Here is the modified fib.c
source file with the @
operator added:
#include <stdio.h>
static int fib(int n) {
int a = 0, b = 1, i = 0;
while (i < n) {
int c = b;
b = a + b;
a = c;
i = i + 1;
}
return a;
}
int main(void) {
printf("The answer is: %d\n", @fib(20)); // @ operator added
return 0;
}
CIR now outputs:
extern int printf(char *__restrict __format, ...);
int main(void)
{
int vid66;
vid66 = printf("The answer is: %d\n", 6765); /* sid15 */
return 0; /* sid16 */
}
As we can see, the call to fib(20)
has been replaced with the constant 6765
,
which is indeed the 20th number in the fibonacci sequence.
So what happened?
CIR JIT-compiled the fib()
function into X86-64 machine code, executed it, and then inlined the result (6765
) into the callsite.
The JIT is a full-featured C compiler [1]. This means that you can use any C language construct you want, such as conditionals, loops, calling other functions etc.
Furthermore, JIT-compiled code can call external functions and libraries.

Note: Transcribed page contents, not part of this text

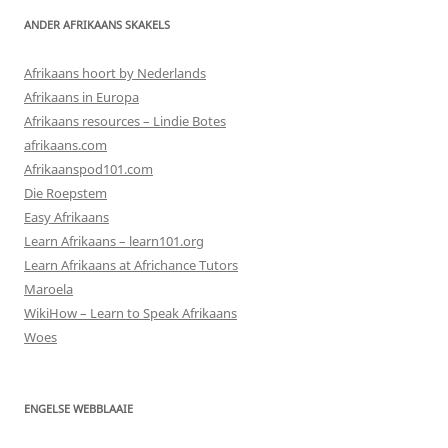
ANDER AFRIKAANS SKAKELS
Afrikaans hoort by Nederlands
Afrikaans in Europa
Afrikaans resources – Lindie Botes
afrikaans.com
Afrikaanspod101.com
Die Roepstem
Easy Afrikaans
Learn Afrikaans – learn101.org
Learn Afrikaans at Africhance Tutors
Maroela
WikiHow – Learn to Speak Afrikaans
Woes
ENGELSE WEBBLAAIE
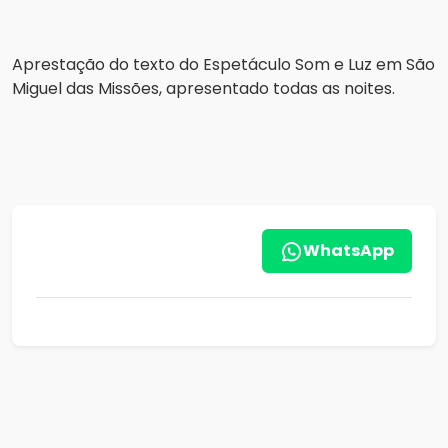
Aprestação do texto do Espetáculo Som e Luz em São
Miguel das Missões, apresentado todas as noites.
WhatsApp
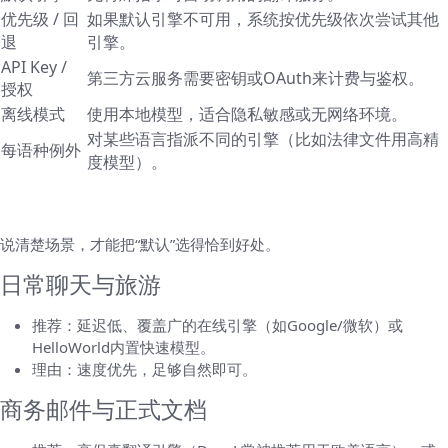
优先级 / 回
如果默认引擎不可用，系统按优先级依次尝试其他
退
引擎。
API Key /
第三方云服务需要密钥或OAuth来计费与鉴权。
授权
离线模式
使用本地模型，适合隐私敏感或无网络环境。
对某些语言指派不同的引擎（比如法律文件用高精
每语种例外
度模型）。
如何选择合适的默认引擎：常见场景建议
说清楚场景，才能把“默认”选得恰到好处。
日常聊天与旅游
推荐：延迟低、覆盖广的在线引擎（如Google/微软）或
HelloWorld内置快速模型。
理由：速度优先，足够自然即可。
商务邮件与正式文档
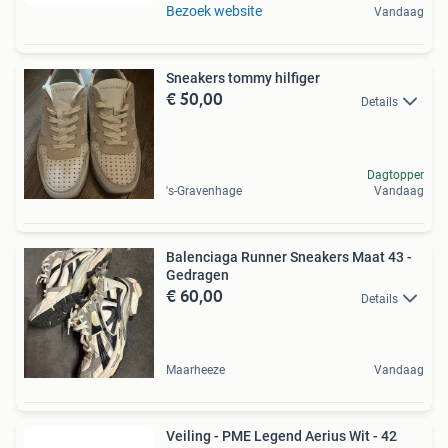
Bezoek website
Vandaag
Sneakers tommy hilfiger
€ 50,00
Details
Dagtopper
's-Gravenhage
Vandaag
Balenciaga Runner Sneakers Maat 43 -
Gedragen
€ 60,00
Details
Maarheeze
Vandaag
Veiling - PME Legend Aerius Wit - 42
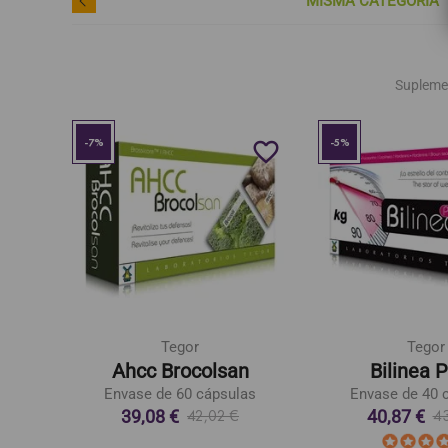
MISMA CATEGORÍA
Supleme
-7%
-5%
favorite_border
favorite_border
Tegor
Tegor
lium
Ahcc Brocolsan
Bilinea P
Envase de 60 cápsulas
Envase de 40 
39,08 €
40,87 €
42,02 €
43
idos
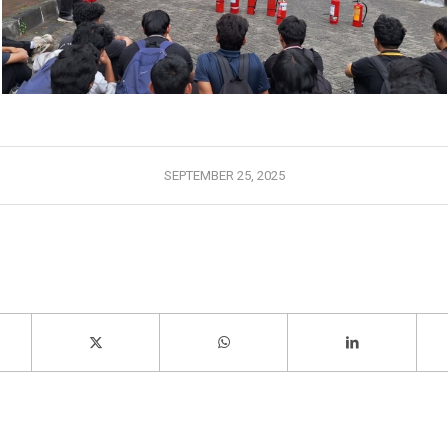
SEPTEMBER 25, 2025
Share this entry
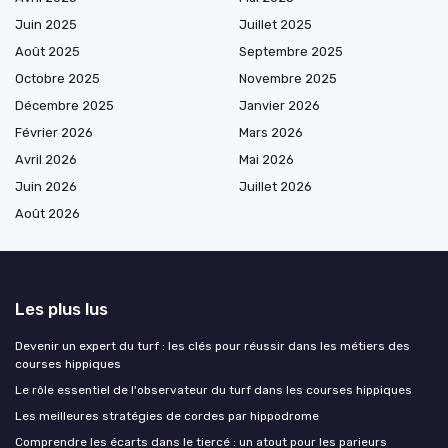
Juin 2025
Juillet 2025
Août 2025
Septembre 2025
Octobre 2025
Novembre 2025
Décembre 2025
Janvier 2026
Février 2026
Mars 2026
Avril 2026
Mai 2026
Juin 2026
Juillet 2026
Août 2026
Les plus lus
Devenir un expert du turf : les clés pour réussir dans les métiers des
courses hippiques
Le rôle essentiel de l'observateur du turf dans les courses hippiques
Les meilleures stratégies de cordes par hippodrome
Comprendre les écarts dans le tiercé : un atout pour les parieurs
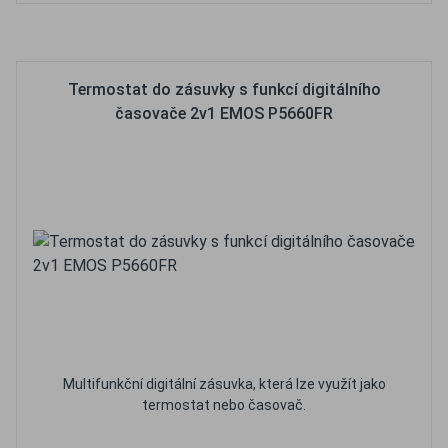
Oblíbené
Porovnat
Termostat do zásuvky s funkcí digitálního
časovače 2v1 EMOS P5660FR
Multifunkční digitální zásuvka, která lze využít jako
termostat nebo časovač.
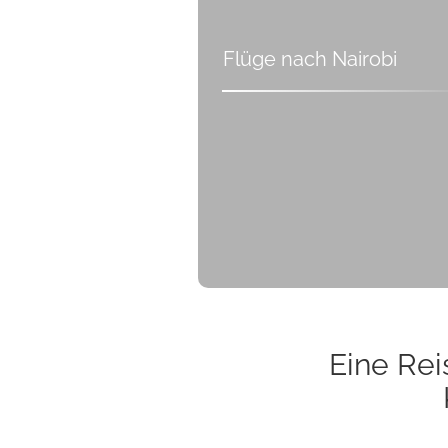
Flüge nach Nairobi
Eine Rei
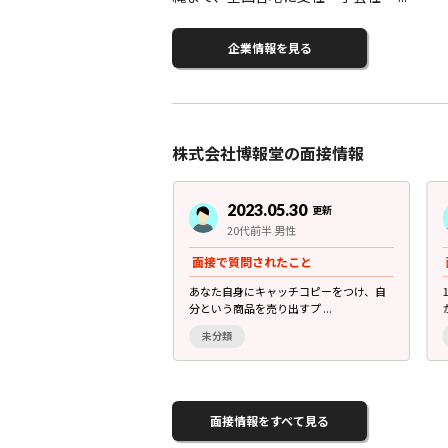
企業情報を見る
株式会社博報堂の面接情報
3.05.30
2023.05.30
更新
更新
前半 女性
20代前半 男性
されたこと
面接で質問されたこと
番やり遂げたと感じたこと
あなた自身にキャッチコピーをつけ、自
分という商品を売り出すプ ...
未分類
面接情報をすべて見る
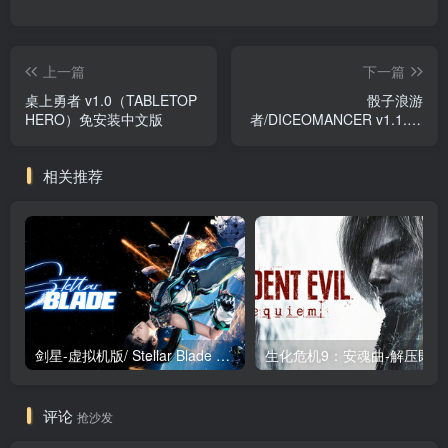
上一篇
下一篇
桌上勇者 v1.0（TABLETOP
骰子浪游
HERO）免安装中文版
者/DICEOMANCER v1.1.18
免安装中文版
相关推荐
剑星-虚拟机版/ Stellar Blade v1.4.1|Build.19963153 终极版新补丁 送修改器 免安装中文版
生化危机9：安魂曲
评论
抢沙发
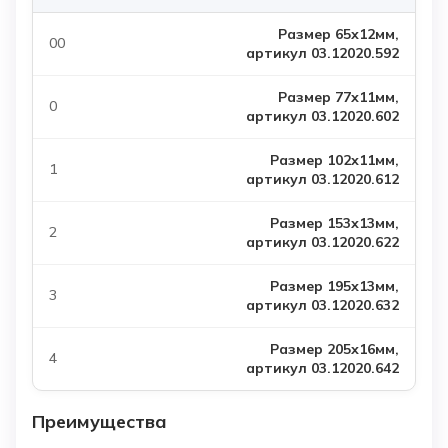
Размер 65х12мм,
артикул 03.12020.592
Размер 77х11мм,
артикул 03.12020.602
Размер 102х11мм,
артикул 03.12020.612
Размер 153х13мм,
артикул 03.12020.622
Размер 195х13мм,
артикул 03.12020.632
Размер 205х16мм,
артикул 03.12020.642
Преимущества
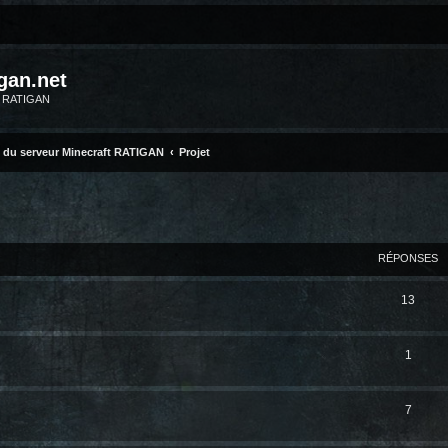
gan.net
m RATIGAN
 du serveur Minecraft RATIGAN
Projet
ERCHER
ECHERCHE AVANCÉE
RÉPONSES
13
1
7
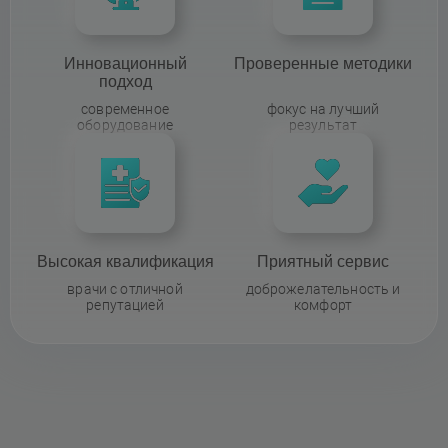
Инновационный
Проверенные методики
подход
современное
фокус на лучший
оборудование
результат
Высокая квалификация
Приятный сервис
врачи с отличной
доброжелательность и
репутацией
комфорт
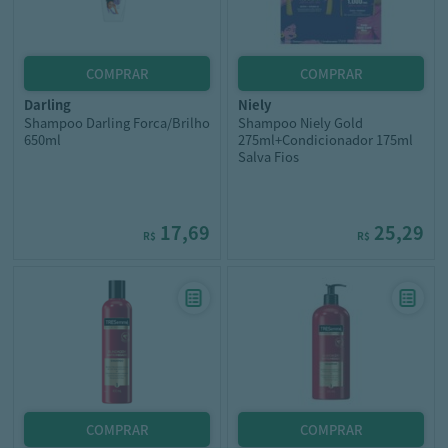
darling
niely
Shampoo Darling Forca/Brilho
Shampoo Niely Gold
650ml
275ml+Condicionador 175ml
Salva Fios
17,69
25,29
R$
R$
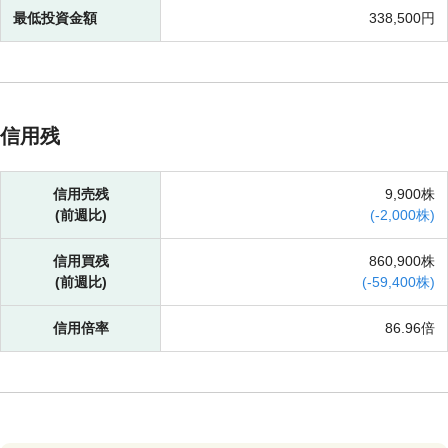
最低投資金額
338,500円
信用残
信用売残
9,900株
(前週比)
(
-
2,000株)
信用買残
860,900株
(前週比)
(
-
59,400株)
信用倍率
86.96倍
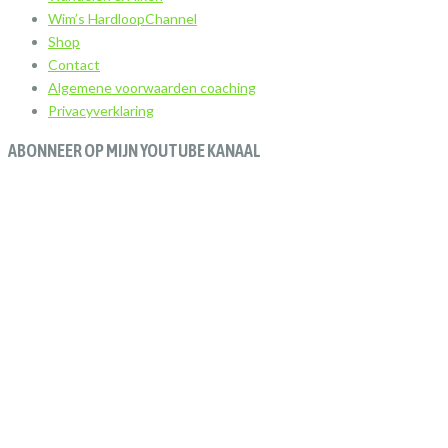
Wim’s HardloopChannel
Shop
Contact
Algemene voorwaarden coaching
Privacyverklaring
ABONNEER OP MIJN YOUTUBE KANAAL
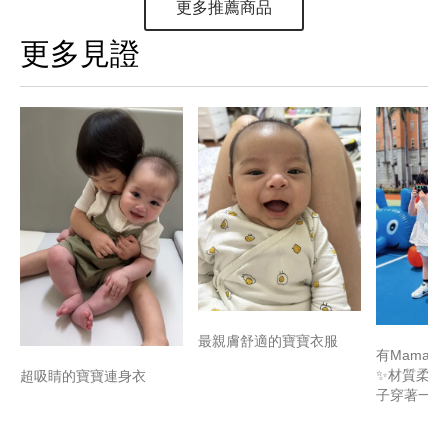
更多推薦商品
更多見證
最親膚舒適的寶寶衣服
有Mamaw
✨材質柔軟
超吸睛的寶寶連身衣
子穿著一整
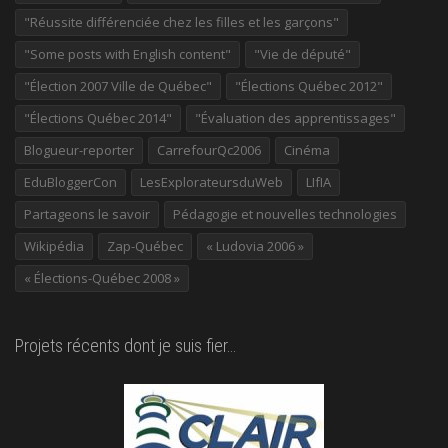
"Réussite différenciée chez les filles et les garçons"
"Some posts with English content"
"Vie de député"
"Élection 2007 Ville de Québec"
"Élections Québec 2012"
"Élections Québec 2014"
"Évaluation des apprentissages"
Blogueur-reporter
CarrefourQc2006
Cinéma
EduBloggerCon
LesExplorateursduWeb
LIfIA
Partageons le savoir
Pédagogie et nouvelles technologies
Wikipédia
Zap-Québec
« Ludovia 2006 »
« Élections-Québec 2008 »
Projets récents dont je suis fier…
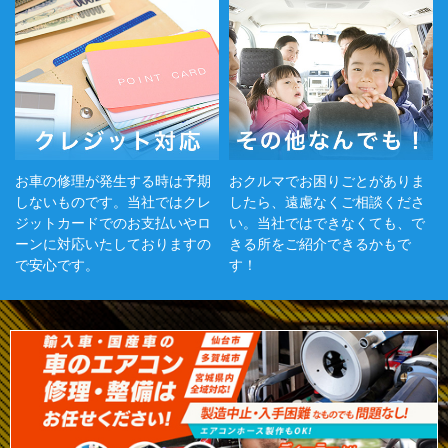
お車の修理が発生する時は予期
おクルマでお困りごとがありま
しないものです。当社ではクレ
したら、遠慮なくご相談くださ
ジットカードでのお支払いやロ
い。当社ではできなくても、で
ーンに対応いたしておりますの
きる所をご紹介できるかもで
で安心です。
す！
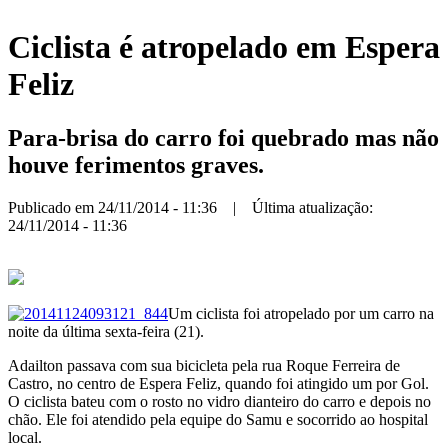
Ciclista é atropelado em Espera
Feliz
Para-brisa do carro foi quebrado mas não
houve ferimentos graves.
Publicado em 24/11/2014 - 11:36 | Última atualização:
24/11/2014 - 11:36
Um ciclista foi atropelado por um carro na
noite da última sexta-feira (21).
Adailton passava com sua bicicleta pela rua Roque Ferreira de
Castro, no centro de Espera Feliz, quando foi atingido um por Gol.
O ciclista bateu com o rosto no vidro dianteiro do carro e depois no
chão. Ele foi atendido pela equipe do Samu e socorrido ao hospital
local.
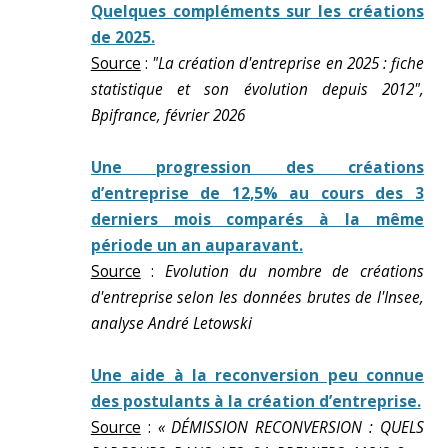
Quelques compléments sur les créations
de 2025.
Source
:
"La création d'entreprise en 2025 : fiche
statistique et son évolution depuis 2012",
Bpifrance, février 2026
Une progression des créations
d’entreprise de 12,5% au cours des 3
derniers mois comparés à la même
période un an auparavant.
Source
:
Evolution du nombre de créations
d'entreprise selon les données brutes de l'Insee,
analyse André Letowski
Une aide à la reconversion peu connue
des postulants à la création d’entreprise.
Source
:
« DÉMISSION RECONVERSION : QUELS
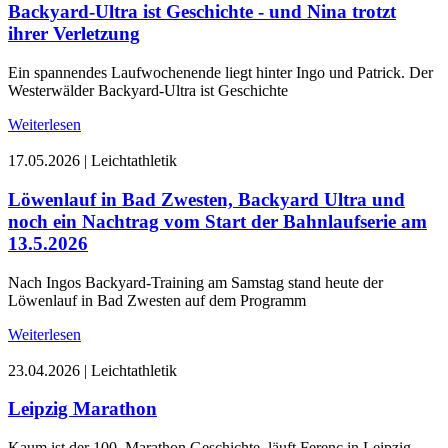
Backyard-Ultra ist Geschichte - und Nina trotzt
ihrer Verletzung
Ein spannendes Laufwochenende liegt hinter Ingo und Patrick. Der
Westerwälder Backyard-Ultra ist Geschichte
Weiterlesen
17.05.2026
|
Leichtathletik
Löwenlauf in Bad Zwesten, Backyard Ultra und
noch ein Nachtrag vom Start der Bahnlaufserie am
13.5.2026
Nach Ingos Backyard-Training am Samstag stand heute der
Löwenlauf in Bad Zwesten auf dem Programm
Weiterlesen
23.04.2026
|
Leichtathletik
Leipzig Marathon
Kaum ist der 100. Marathon Geschichte, läuft Ferenc in Leipzig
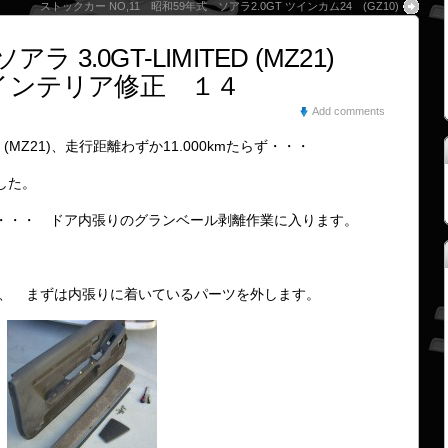
ストックカー NO,11 昭和59年式 ソアラ2.0GT ツインカム24 (GZ10)
ラ 3.0GT-LIMITED (MZ21)
インテリア修正 １４
Add comments
ED (MZ21)、走行距離わずか11.000kmたらず・・・
した。
・・・ ドア内張りのグランベール剥離作業に入ります。
、 まずは内張りに着いているパーツを外します。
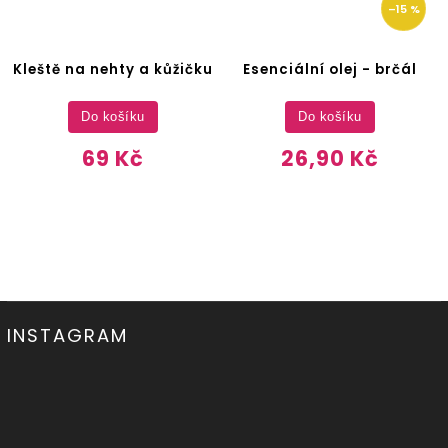
–15 %
Kleště na nehty a kůžičku
Esenciální olej - brčál
Do košíku
Do košíku
69 Kč
26,90 Kč
INSTAGRAM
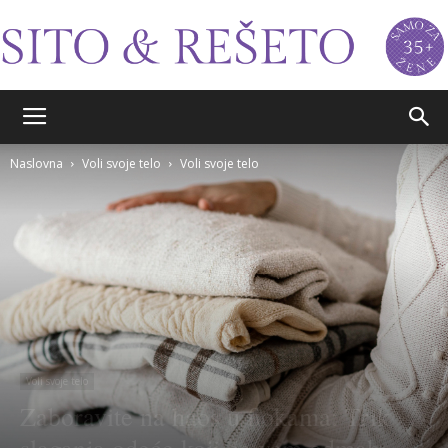
Sito&Rešeto
Naslovna
Voli svoje telo
Voli svoje telo
Voli svoje telo
Zaboravite na haos u fiokama: Trik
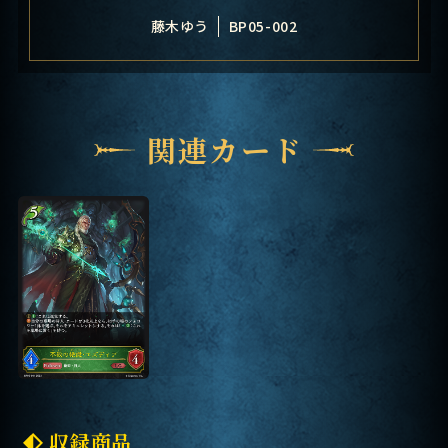
藤木ゆう
BP05-002
関連カード
収録商品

This includes C standard library APIs such as malloc()
, free()
, fopen()
, fwrite()
, printf()
etc.
For example, here is a compile-time function that reads a file using C standard library APIs and returns it as a string constant:
#include <stdio.h>
#include <stdlib.h>
#include "../cir.h" // include compiler API
// Reads a file and returns it as a string constant
static CirCodeId readFile(char *path) {
FILE *fp = fopen(path, "r");
if (!fp)
cir_fatal("failed to open %s", path);
fseek(fp, 0, SEEK_END);
size_t len = ftell(fp);
fseek(fp, 0, SEEK_SET);
char *buffer = malloc(len + 1);
fread(buffer, len, 1, fp);
buffer[len] = 0;
fclose(fp);
return CirCode_ofExpr(CirValue_ofString(buffer, len + 1));
}
int main(void) {
puts(@readFile("fileToBeRead.txt"));
return 0;
}
However, this also means that the compile-time evaluation may not halt, or may even crash. With great power comes great responsibility, developers need to exercise care when writing compile-time functions.
Code evaluated at compile-time can call back into the compiler API.
CIR will examine the type of compile-time-evaluated functions:
-
When a compile-time function declares its argument(s) to take a code object (
CirCodeId
), CIR will pass the raw code (in IR form) into the function. -
When a compile-time function declares its return type to be a code object (
CirCodeId
), CIR will inline the returned code object as-is into the call site.
For example, here is a function that receives CirCodeId
as an argument,
and examines the IR contained within:
#include <stdbool.h>
#include "../cir.h" // include compiler API
// Returns true if code calls a function, otherwise returns false
static bool callsAFunction(CirCodeId code) {
CirStmtId stmt = CirCode_getFirstStmt(code);
while (stmt) {
if (CirStmt_isCall(stmt))
return true;
stmt = CirStmt_getNext(stmt);
}
return false;
}
And can be used as follows:
@callsAFunction(puts("Hi")); // evaluates to 1
@callsAFunction(42); // evaluates to 0
ℹ️
|
Notice how a simple |
Here is another function that returns a code object containing a string constant.
#include <stdio.h>
#include "cir.h" // include compiler API
static CirCodeId generateCode() {
return CirCode_ofExpr(CirValue_ofCString("Inlined String"));
}
int main(void) {
puts(@generateCode());
return 0;
}
And the result is:
extern int puts(char *__s);
int main(void)
{
int vid260;
vid260 = puts("Inlined String"); /* sid4 */
return 0; /* sid5 */
}
This project was initially prototyped with CIL before being ported to C. Certain parts of CIL still remain, such as the representation of types, structs, typedefs, attributes etc.